固定残業代制を導入する場合、固定残業代を含めた月給が時給換算して最低賃金を下回らないように設定しなければなりません。

もし、固定残業代を含めた月給の時給換算が最低賃金を下回っていた場合、「最低賃金法第4条1項」にもとづき、従業員は事業主に対して差額の支払いを請求できます。「最低賃金が上がった後も固定残業代の見直していなかったため、時給換算で最低賃金を下回っていた」という事態も考えられますので、最低賃金の改定後の制度見直しも怠らないようにしましょう。

固定残業代の金額・時間が明確に記載されていない

通常の賃金と固定残業代は明確に区別して支払う必要があります。固定残業代の時間数だけを記載し金額が不明の場合は、固定残業代制が無効になる可能性があります。

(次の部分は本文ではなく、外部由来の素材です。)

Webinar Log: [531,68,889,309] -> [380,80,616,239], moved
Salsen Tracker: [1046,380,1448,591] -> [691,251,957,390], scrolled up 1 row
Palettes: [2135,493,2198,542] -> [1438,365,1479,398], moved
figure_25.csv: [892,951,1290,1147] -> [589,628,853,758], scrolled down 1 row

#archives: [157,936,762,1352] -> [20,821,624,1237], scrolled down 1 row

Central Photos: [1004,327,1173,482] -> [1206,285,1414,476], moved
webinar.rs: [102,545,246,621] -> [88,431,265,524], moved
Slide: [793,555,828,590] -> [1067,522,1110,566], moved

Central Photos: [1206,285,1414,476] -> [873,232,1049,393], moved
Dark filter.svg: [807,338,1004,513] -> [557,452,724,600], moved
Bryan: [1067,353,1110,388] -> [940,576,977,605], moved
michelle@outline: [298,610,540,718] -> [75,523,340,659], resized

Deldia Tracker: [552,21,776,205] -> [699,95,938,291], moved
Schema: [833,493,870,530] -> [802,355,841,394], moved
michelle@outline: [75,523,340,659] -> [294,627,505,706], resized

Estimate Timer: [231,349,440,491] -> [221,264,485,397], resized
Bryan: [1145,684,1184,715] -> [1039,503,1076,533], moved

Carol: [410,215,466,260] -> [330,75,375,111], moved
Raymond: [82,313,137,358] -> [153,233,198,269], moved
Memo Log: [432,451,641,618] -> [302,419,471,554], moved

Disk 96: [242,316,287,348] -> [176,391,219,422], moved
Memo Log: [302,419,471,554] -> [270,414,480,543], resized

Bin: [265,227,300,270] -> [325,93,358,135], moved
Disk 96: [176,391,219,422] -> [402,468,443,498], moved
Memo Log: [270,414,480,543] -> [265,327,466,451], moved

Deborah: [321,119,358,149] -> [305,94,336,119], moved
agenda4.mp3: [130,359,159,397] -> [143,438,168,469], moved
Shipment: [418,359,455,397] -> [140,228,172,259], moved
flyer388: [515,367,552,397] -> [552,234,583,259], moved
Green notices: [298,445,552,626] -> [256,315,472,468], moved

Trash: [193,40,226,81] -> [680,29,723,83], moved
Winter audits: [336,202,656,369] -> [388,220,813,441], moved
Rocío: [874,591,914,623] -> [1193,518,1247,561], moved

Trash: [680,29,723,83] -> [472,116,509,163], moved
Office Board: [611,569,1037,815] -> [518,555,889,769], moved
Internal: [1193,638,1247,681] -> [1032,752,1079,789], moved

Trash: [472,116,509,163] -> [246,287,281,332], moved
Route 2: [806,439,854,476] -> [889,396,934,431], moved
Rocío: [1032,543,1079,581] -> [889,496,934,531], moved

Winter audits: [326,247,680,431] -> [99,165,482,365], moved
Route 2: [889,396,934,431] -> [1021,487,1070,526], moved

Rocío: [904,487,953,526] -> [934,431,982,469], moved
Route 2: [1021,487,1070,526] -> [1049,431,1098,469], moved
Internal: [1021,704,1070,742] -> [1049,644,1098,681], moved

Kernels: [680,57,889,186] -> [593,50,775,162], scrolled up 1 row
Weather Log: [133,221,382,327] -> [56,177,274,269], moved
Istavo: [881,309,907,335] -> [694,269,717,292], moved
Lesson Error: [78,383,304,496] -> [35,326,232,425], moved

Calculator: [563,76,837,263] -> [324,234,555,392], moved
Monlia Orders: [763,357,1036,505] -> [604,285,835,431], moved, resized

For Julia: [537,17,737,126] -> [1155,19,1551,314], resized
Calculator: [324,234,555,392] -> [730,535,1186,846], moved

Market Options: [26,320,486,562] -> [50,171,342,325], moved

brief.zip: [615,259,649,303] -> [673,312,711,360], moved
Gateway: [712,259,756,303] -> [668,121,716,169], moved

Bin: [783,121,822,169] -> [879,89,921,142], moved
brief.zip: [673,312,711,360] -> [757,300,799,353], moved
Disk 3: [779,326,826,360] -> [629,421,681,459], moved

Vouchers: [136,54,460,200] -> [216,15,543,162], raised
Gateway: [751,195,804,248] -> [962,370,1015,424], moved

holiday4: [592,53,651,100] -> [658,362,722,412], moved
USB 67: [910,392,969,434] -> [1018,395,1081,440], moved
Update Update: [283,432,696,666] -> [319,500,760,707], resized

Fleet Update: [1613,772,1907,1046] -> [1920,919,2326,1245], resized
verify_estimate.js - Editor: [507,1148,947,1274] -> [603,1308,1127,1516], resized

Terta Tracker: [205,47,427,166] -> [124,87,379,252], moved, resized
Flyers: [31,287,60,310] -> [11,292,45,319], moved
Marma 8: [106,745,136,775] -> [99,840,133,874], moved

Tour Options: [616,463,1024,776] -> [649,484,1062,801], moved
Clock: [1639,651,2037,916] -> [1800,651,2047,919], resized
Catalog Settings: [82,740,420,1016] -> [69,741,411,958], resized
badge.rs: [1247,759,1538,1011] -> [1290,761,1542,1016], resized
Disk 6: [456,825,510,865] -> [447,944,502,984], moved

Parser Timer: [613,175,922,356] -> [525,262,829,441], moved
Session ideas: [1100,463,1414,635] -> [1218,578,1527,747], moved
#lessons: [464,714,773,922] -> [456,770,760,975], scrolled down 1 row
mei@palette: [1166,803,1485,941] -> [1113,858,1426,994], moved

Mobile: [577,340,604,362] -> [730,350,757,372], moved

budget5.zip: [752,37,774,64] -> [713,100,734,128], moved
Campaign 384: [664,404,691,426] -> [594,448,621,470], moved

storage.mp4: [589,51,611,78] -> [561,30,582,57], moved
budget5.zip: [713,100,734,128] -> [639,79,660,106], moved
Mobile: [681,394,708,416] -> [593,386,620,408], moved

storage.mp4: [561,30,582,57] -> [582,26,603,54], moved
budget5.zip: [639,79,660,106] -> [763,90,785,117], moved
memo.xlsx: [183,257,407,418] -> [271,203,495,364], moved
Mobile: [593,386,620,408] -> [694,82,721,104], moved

そのため、就業規則には、以下の例のように、どこからがどこまでが基本給なのか、どこからが固定残業代に当たるかを明記しなくてはなりません。

基本給・固定残業代明記の例

月給25万円(40時間分の固定残業代5万円を含む)

固定残業代制を従業員に周知していない

固定残業代制を適用する場合は、就業規則や雇用契約書などの書面で「毎月〇時間につき、●万円の固定残業代制を適用する」旨を周知しておく必要があります。口頭ではなく、必ず書面で説明しなくてはなりません。

口頭説明のみで説明が曖昧になっている場合、もしくは従業員が知らないうちに固定残業代制を適用した場合は、制度自体が無効となる可能性が高くなります。

募集要項や求人票に適切な表示をしていない

2018年1月から施行されている職業安定法改正により、固定残業代制を導入する会社が人材募集をする場合は募集要項や求人票に、下記の内容を全て明示することが義務付けられました。必要な表示をしていない場合、違法な求人とみなされる可能性があります。

  1. 固定残業代を除いた基本給の額
  2. 固定残業代に関する労働時間数と金額等の計算方法
  3. 固定残業時間を超える時間外労働、休日労働および深夜労働に対して割増賃金を追加で支払う旨

具体的には以下のように記載します。

  • 基本給:月給25万円
  • 固定残業代5万円/40時間相当分を含む
  • 40時間を超える時間外労働分についての割増賃金は追加で支給する

なお、以下の場合は求人をした企業に罰則が科せられることもあります。

  • 求人者(会社側)が固定残業制を隠して求人する
  • 求人者が(会社側)固定残業代制を転職支援業者に対して隠して求人内容を伝え、その求人内容で転職支援業者が求職者に職業紹介を行う

まとめ

固定残業代制とは一定時間分の時間外労働、休日労働および深夜労働の残業代を固定給に含めて支払う労働契約のことです。導入する企業は増加しており、適切に運用すれば、残業の削減や業務の効率化につながります。ただし、正しい運用のためには、企業側も制度の細かい規定を理解する必要があります。

違法な運用をして制度が無効とみなされた場合、従業員からの残業代請求が高額になるというリスクもあります。制度の正しい理解と共に、適切に残業代計算ができるシステムや固定残業代制適用者に合わせた勤怠管理ができるシステムを導入することで、法違反のリスクを減らすことにつながります。